Her cheek was numb. And her right ear. But she didn't move to relieve them.
After lying for hours, she opened her eyes to break the march of her obsessive thoughts.
Not enough light crept around the curtains for 9:30 in the morning. The color was wrong, and even the stillness beyond the walls sounded like deep, deep night.
In the shower, hot water slithered through her hair and down her back. Every switch was on, but the extra bulbs only thickened the orange light. The shadows lingered.

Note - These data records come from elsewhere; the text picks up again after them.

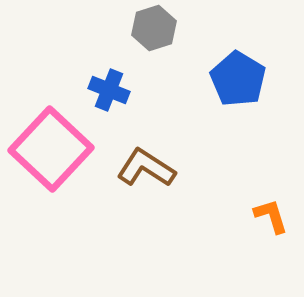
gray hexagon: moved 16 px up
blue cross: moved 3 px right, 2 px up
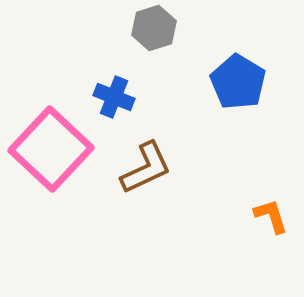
blue pentagon: moved 3 px down
blue cross: moved 5 px right, 7 px down
brown L-shape: rotated 122 degrees clockwise
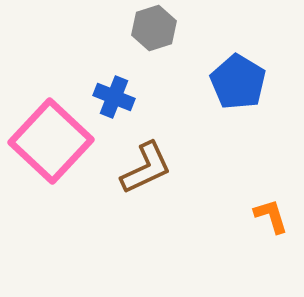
pink square: moved 8 px up
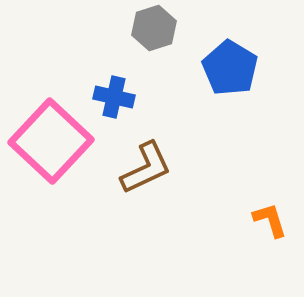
blue pentagon: moved 8 px left, 14 px up
blue cross: rotated 9 degrees counterclockwise
orange L-shape: moved 1 px left, 4 px down
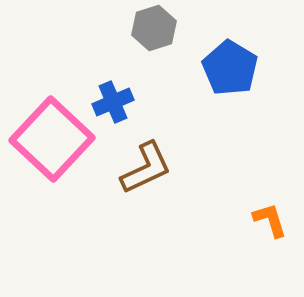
blue cross: moved 1 px left, 5 px down; rotated 36 degrees counterclockwise
pink square: moved 1 px right, 2 px up
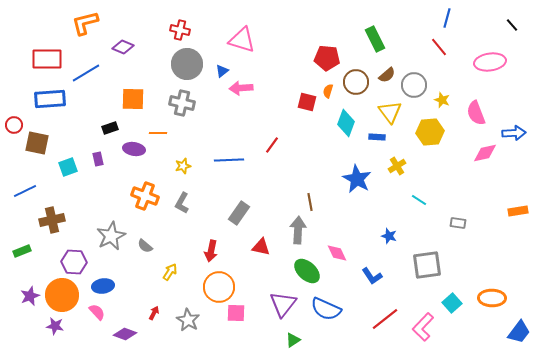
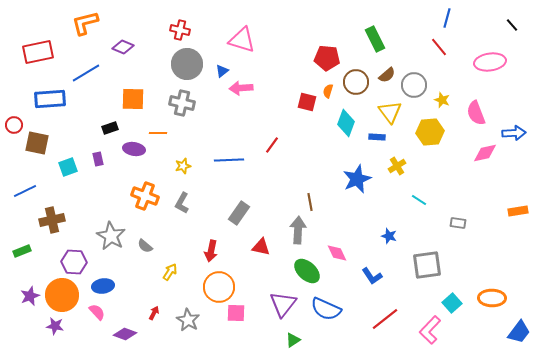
red rectangle at (47, 59): moved 9 px left, 7 px up; rotated 12 degrees counterclockwise
blue star at (357, 179): rotated 20 degrees clockwise
gray star at (111, 236): rotated 16 degrees counterclockwise
pink L-shape at (423, 327): moved 7 px right, 3 px down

She dressed in soft clothes as the television talked winter storms, wind, and snow accumulations. Buses were parked at schools. Trucks flashed down empty roads spraying white fans of salt.
She sat.
The same spot as the day before.
Knees close. Back propped against the headboard.

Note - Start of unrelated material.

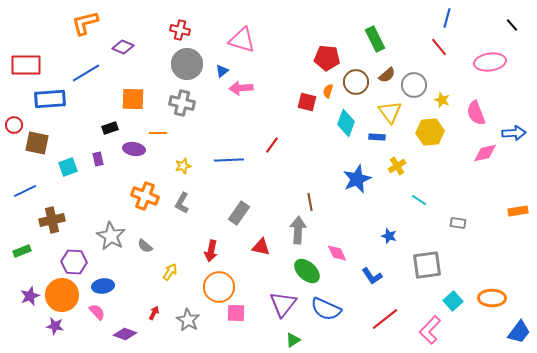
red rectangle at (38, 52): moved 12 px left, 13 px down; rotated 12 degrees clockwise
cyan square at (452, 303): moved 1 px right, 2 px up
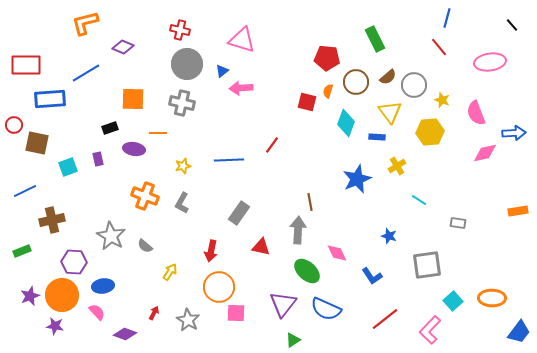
brown semicircle at (387, 75): moved 1 px right, 2 px down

Already, she felt the day aging. After lunch, the sun would rest on far away tree tops. It's rays would flatten and fade. Twilight would be long, and even that would seem precious when the darkness took hold.
She cried sometimes instead of sleeping. Now dawn failed her too. Nothing but grey squalls and gloom. She closed her eyes again.
The phone rang.
Her machine voice answered.
No one left a message.
The television flickered. Things circled in her mind. Minutes. Maybe hours.

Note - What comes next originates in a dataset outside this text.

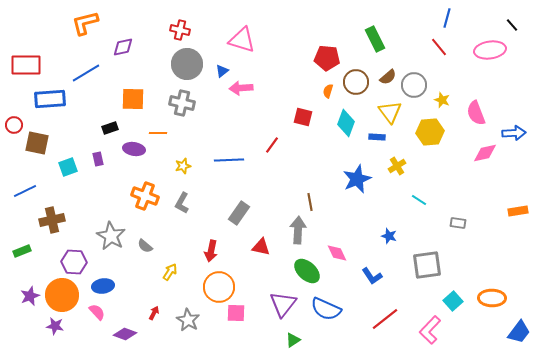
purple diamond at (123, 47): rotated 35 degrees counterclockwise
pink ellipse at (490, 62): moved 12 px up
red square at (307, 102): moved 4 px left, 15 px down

The bare skin of her ankles took on the shade of stone.
"Honey?" he said.
His cheeks were splotched with cherry red.
She narrowed her eyes at him. Too confused to be startled.
"Hey," he said. "What's going on?"
"You're home?"
"The storm. Haven't you been watching?" He pointed to the continuous news. "It's a monster."
She focused on radar images. A gigantic mass drifted eastward. The trailing edge just cleared their city.
"I barely made it," he said. "I followed a snowplow. Thank God for four wheel drive. That got me the rest of the way."
She nodded.
"Of course, now it's letting up," he said. "Perfect timing."
She watched him smile.
It looked foreign.
"Come on," he said, tugging her.
"Where?"
"Come on. You'll see."
He pulled her enough to force her feet to take over.
Her steps dragged down the hall behind him.
"You have to see this," he said.
He pulled open the front door.
She didn't think to prepare.
Brilliant white needled her eyes. Winter sun igniting infernos of snow.
She shielded.
She shuddered a step backward.
"Cool, huh?" he said.
She dropped her fingers one by one.
Her lips parted.
Shadowy thoughts curled like smoke.
"Wanna go out?" he said.
But her hand was already on the storm door. Still in slippers, she stepped into the trailing edge of a snow drift.
There was no sound.
Only trivial cold.
Light bathed her body from every direction. It reflected and ricocheted hotter than a summer day.
She felt taller.
Her heart beat strong instead of hiding in her chest.
For the first time in endless weeks, she stood higher than the ground.
For the first time she saw herself breathing a lilac spring.